⚖️Scaling Django⚖️

Why Scaling?
The potential of your application to cope with increasing numbers of users simultaneously interacting with it. Ultimately, you want it to grow and be able to handle more and more requests per minute (RPMs). There are a number of factors that play a part in ensuring scalability, and it’s worth taking each of them into consideration.
Contents
Requirements:
Well, i am using Docker to wrap up all my necessary tools and django apps on docker-container. Of-course you can ignore docker but have to install required tools independentely, it all up to you how you go through to it.

Well i am not going through with much details and explanation, please help yourself.

  • django-rest-framework
  • Nginx
  • Redis
  • Postgres
  • Poetry (an alternative for pip or pipenv)
  • Quikstart
    Feeling lazy?
  • clone the repo: boilerplate
  • and run below command
  • $ python3 -m venv env # create virtual environment
    $ source env/bin/activate 
    $ poetry install # make sure you have install poetry on your machine
    OR
    $ mkdir scale && cd scale
    $ python3 -m venv env # create virtual environment
    $ source env/bin/activate
    $ poetry init # poetry initialization and generates *.toml file
    $ poetry add djangorestframework psycopg2-binary Faker 
    django-redis gunicorn
    $ djang-admin startproject config .
    $ python manage.py startapp products
    $ touch Dockerfile
    $ touch docker-compose.yml
    Project structure:
    ─── scale
        ├── config
        │ ├── **init**.py
        │ ├── asgi.py
        │ ├── settings
        │ │ ├── **init**.py
        │ │ ├──base.py
        │ │ ├──dev.py
        │ │ ├──prod.py
        │ ├── urls.py
        │ └── wsgi.py
        ├── manage.py
        └── products
        └── .env
        └── manage.py
        └── docker-compose.yml
        └── Dockerfile

    note: above structure i have breakdown settings into base.py, prod.py, dev.py. Help yourself to break down, or you can get from here boilerplate

    Let's start with docker.

Written request 1
Recast the taxonomy listing as a JSON list of strings, one string per line and no blank lines, covering every entry in it. Leave out the pictures.

Material shown
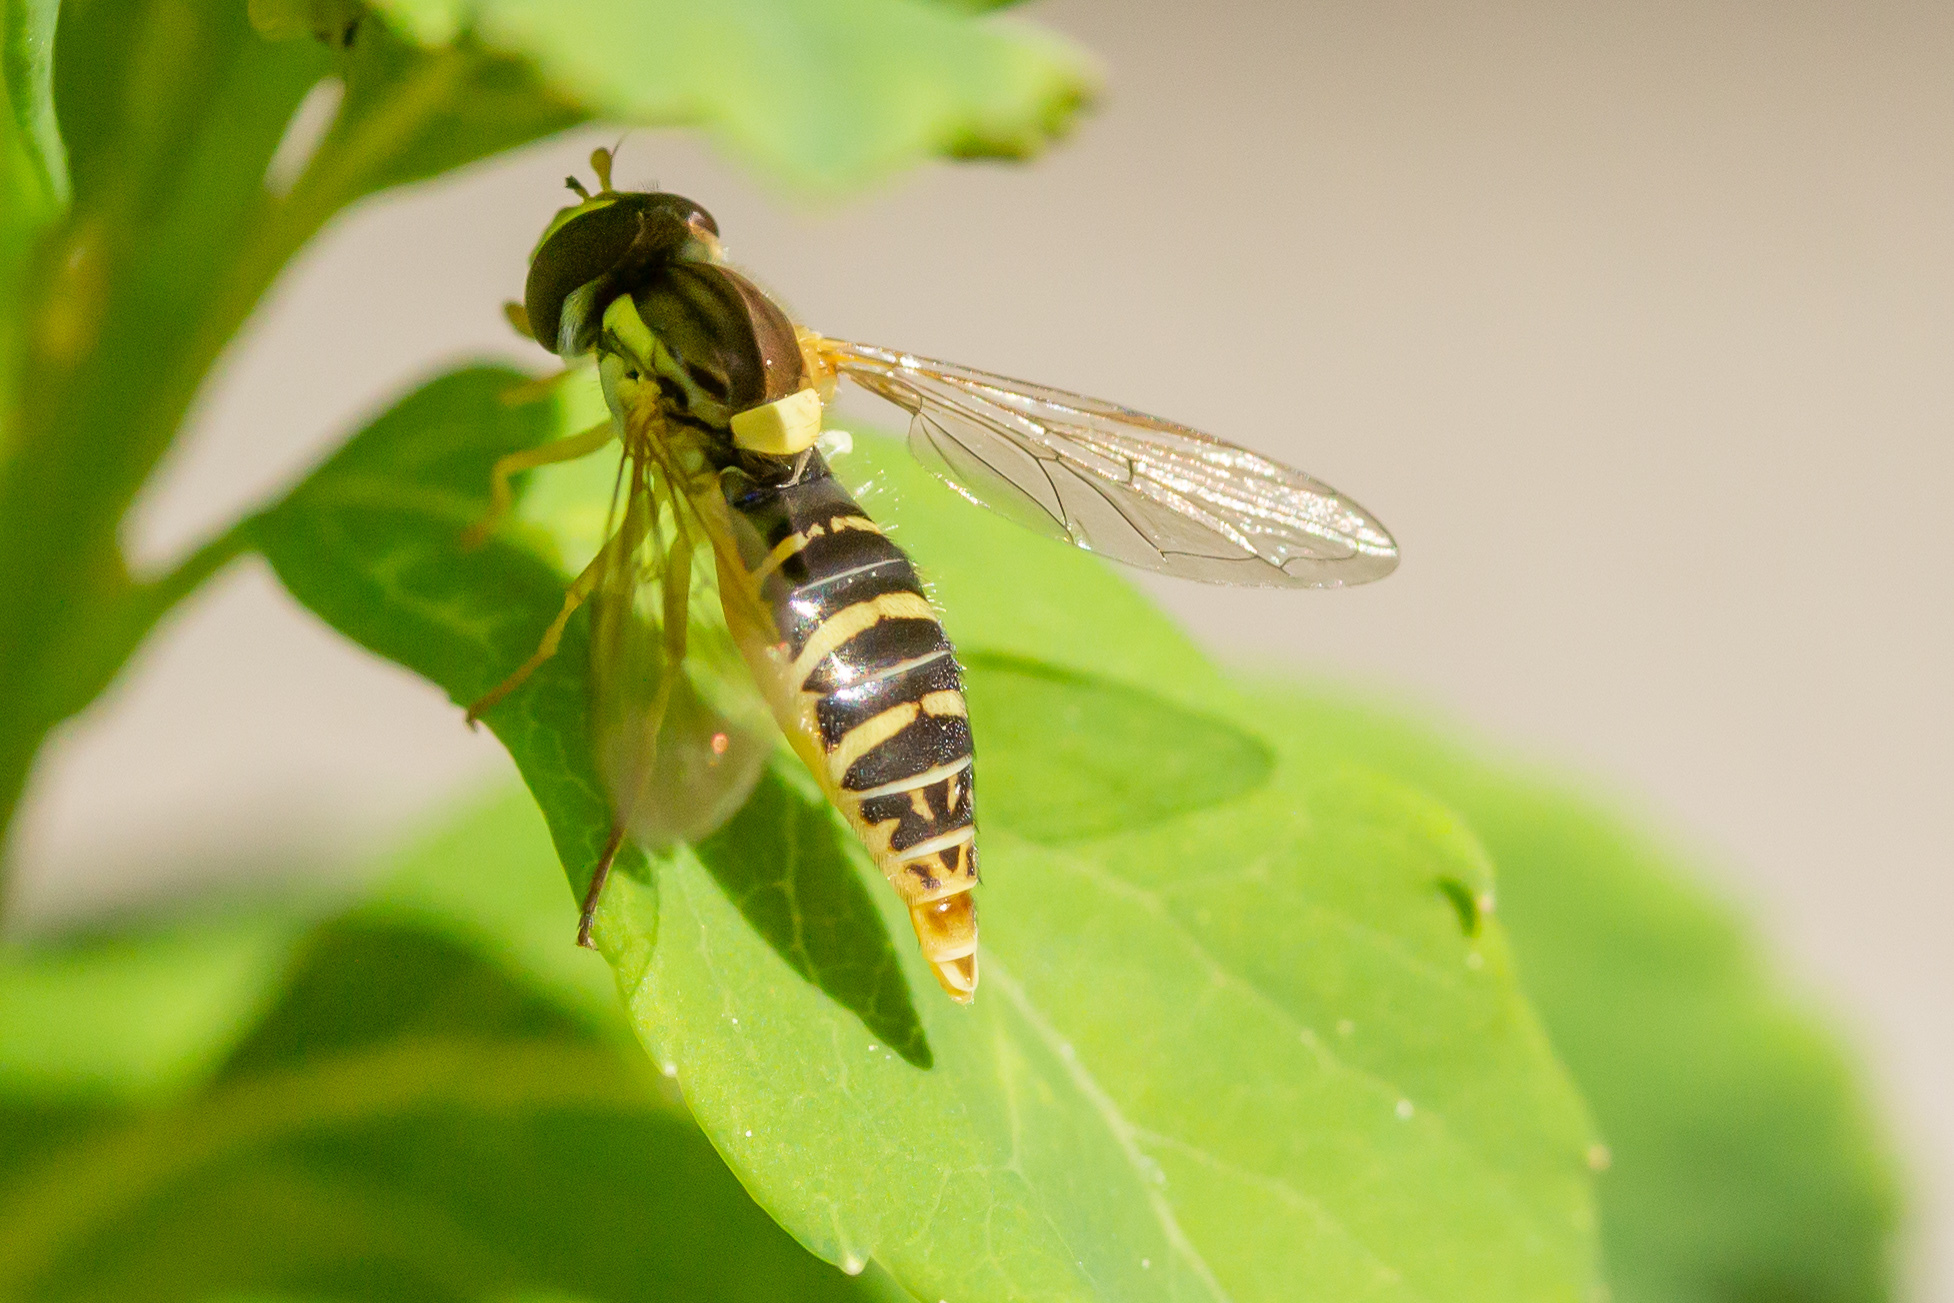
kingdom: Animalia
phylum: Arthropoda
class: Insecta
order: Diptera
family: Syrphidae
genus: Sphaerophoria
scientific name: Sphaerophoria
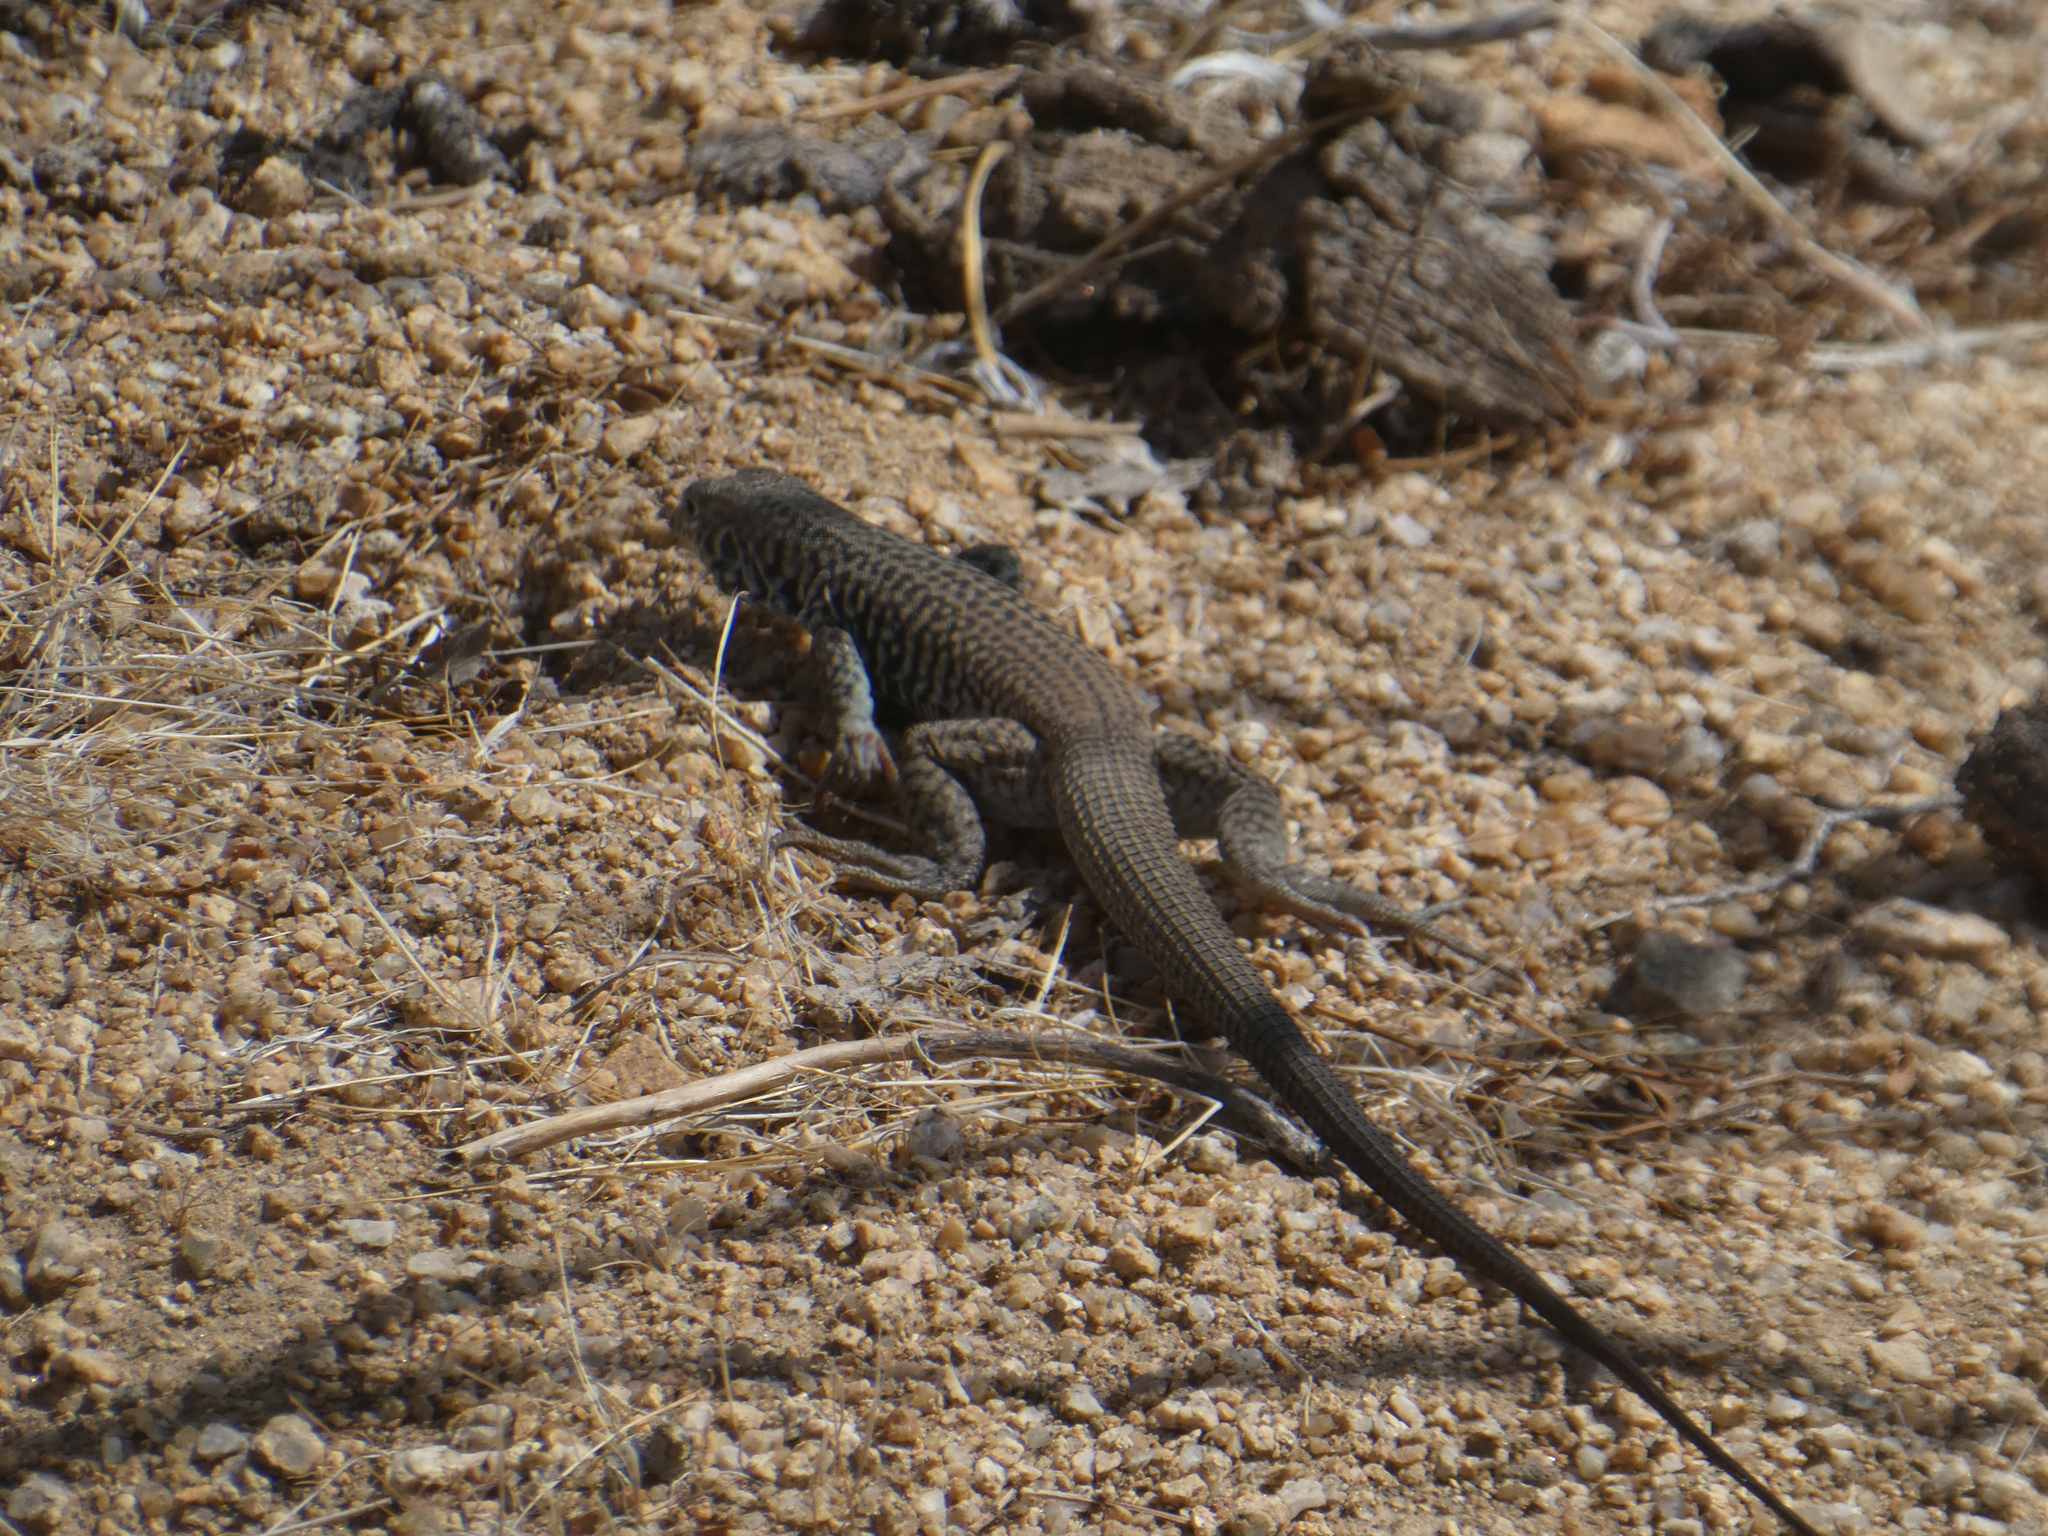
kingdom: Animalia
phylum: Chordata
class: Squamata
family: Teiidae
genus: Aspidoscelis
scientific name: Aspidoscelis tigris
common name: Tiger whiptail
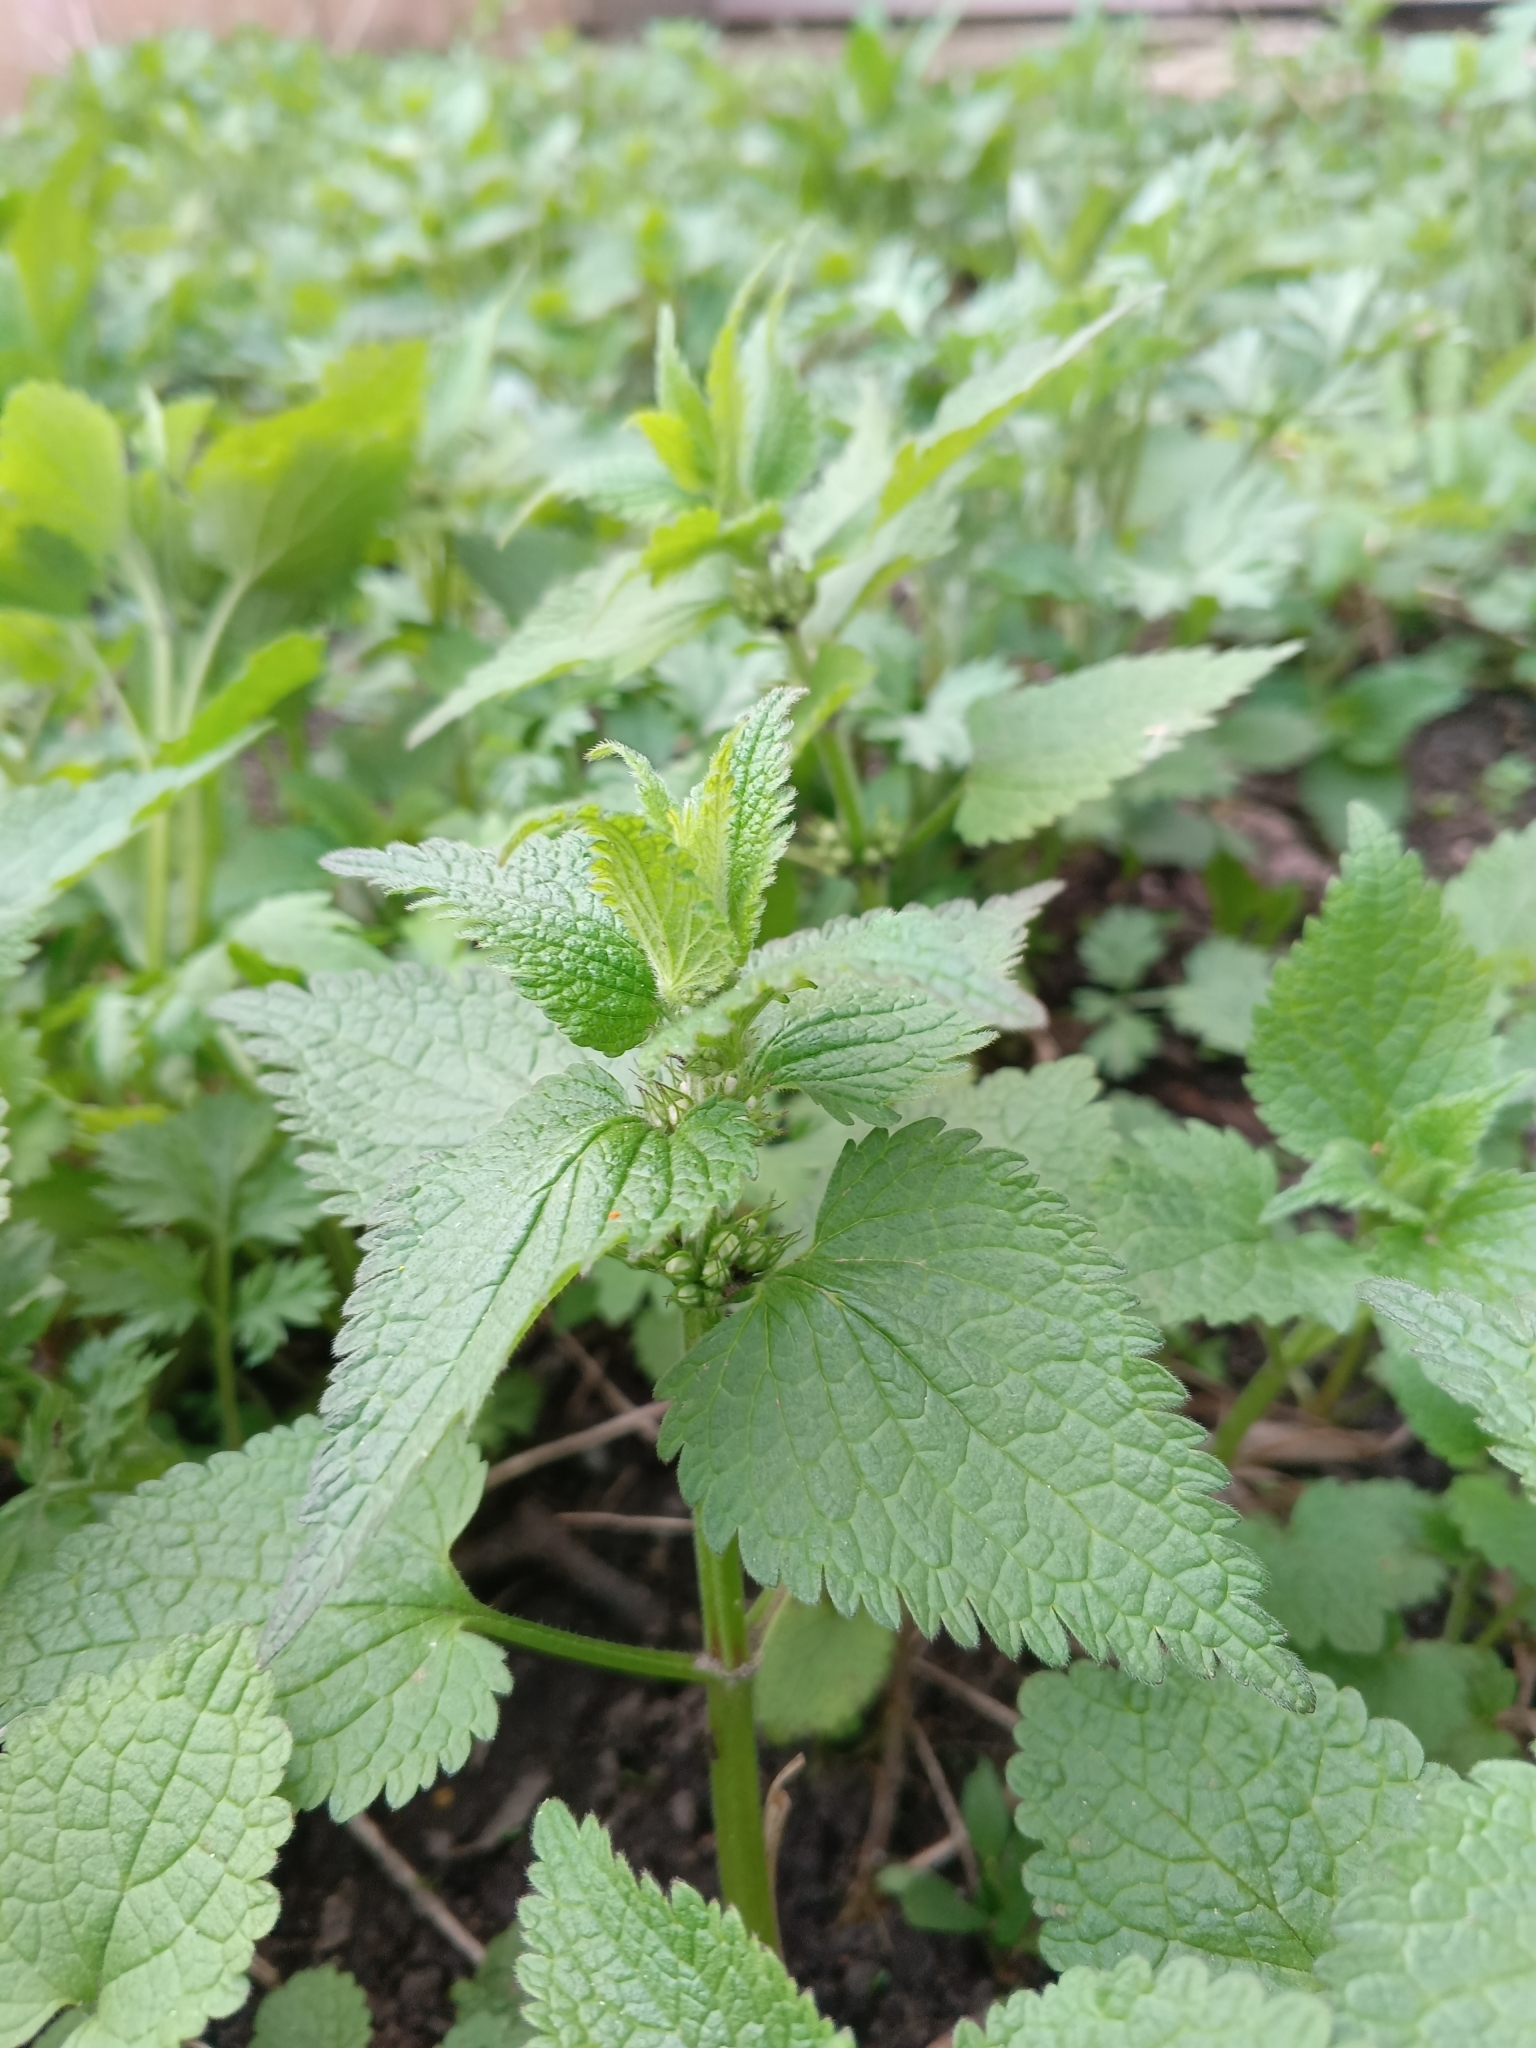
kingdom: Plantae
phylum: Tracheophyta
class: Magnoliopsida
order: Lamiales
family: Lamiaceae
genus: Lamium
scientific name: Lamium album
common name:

Written request 2
Rewrite the passage of the Django scaling text starting with "The potential of" and going on through "through to it.", putting "clients" in place of "users".

Written reply 1
[
  "kingdom: Animalia",
  "phylum: Arthropoda",
  "class: Insecta",
  "order: Diptera",
  "family: Syrphidae",
  "genus: Sphaerophoria",
  "scientific name: Sphaerophoria",
  "kingdom: Animalia",
  "phylum: Chordata",
  "class: Squamata",
  "family: Teiidae",
  "genus: Aspidoscelis",
  "scientific name: Aspidoscelis tigris",
  "common name: Tiger whiptail",
  "kingdom: Plantae",
  "phylum: Tracheophyta",
  "class: Magnoliopsida",
  "order: Lamiales",
  "family: Lamiaceae",
  "genus: Lamium",
  "scientific name: Lamium album",
  "common name:"
]

Written reply 2
The potential of your application to cope with increasing numbers of clients simultaneously interacting with it. Ultimately, you want it to grow and be able to handle more and more requests per minute (RPMs). There are a number of factors that play a part in ensuring scalability, and it’s worth taking each of them into consideration.
Contents
Requirements:
Well, i am using Docker to wrap up all my necessary tools and django apps on docker-container. Of-course you can ignore docker but have to install required tools independentely, it all up to you how you go through to it.